§ About this exercise
Faithfully repeat each entry below, minus the pictures.

(Input material)

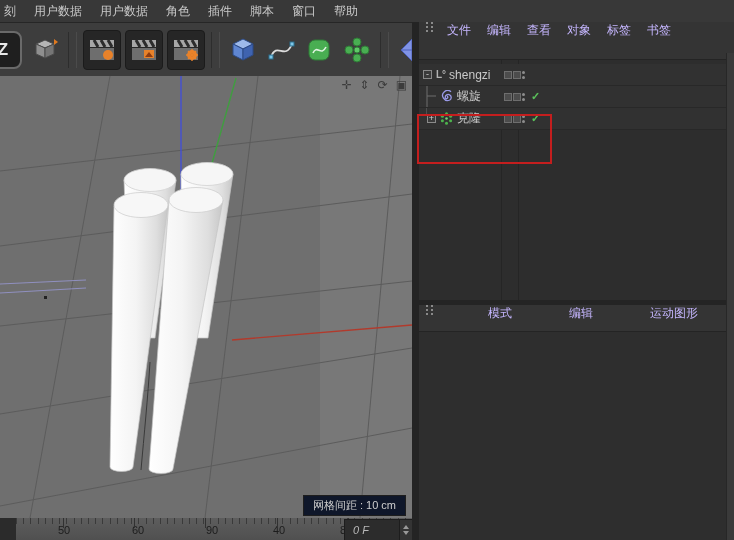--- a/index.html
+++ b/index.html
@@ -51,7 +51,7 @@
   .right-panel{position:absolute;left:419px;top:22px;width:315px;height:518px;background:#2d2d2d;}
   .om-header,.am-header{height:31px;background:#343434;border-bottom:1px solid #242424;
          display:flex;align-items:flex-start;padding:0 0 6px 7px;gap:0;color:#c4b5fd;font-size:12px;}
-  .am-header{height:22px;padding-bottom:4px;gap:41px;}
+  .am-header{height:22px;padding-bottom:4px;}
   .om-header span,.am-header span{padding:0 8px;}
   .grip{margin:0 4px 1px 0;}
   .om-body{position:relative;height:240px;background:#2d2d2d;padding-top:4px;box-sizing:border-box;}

(End Input material)

§ Written answer
--- a/index.html
+++ b/index.html
@@ -51,7 +51,7 @@
   .right-panel{position:absolute;left:419px;top:22px;width:315px;height:518px;background:#2d2d2d;}
   .om-header,.am-header{height:31px;background:#343434;border-bottom:1px solid #242424;
          display:flex;align-items:flex-start;padding:0 0 6px 7px;gap:0;color:#c4b5fd;font-size:12px;}
-  .am-header{height:22px;padding-bottom:4px;gap:41px;}
+  .am-header{height:22px;padding-bottom:4px;}
   .om-header span,.am-header span{padding:0 8px;}
   .grip{margin:0 4px 1px 0;}
   .om-body{position:relative;height:240px;background:#2d2d2d;padding-top:4px;box-sizing:border-box;}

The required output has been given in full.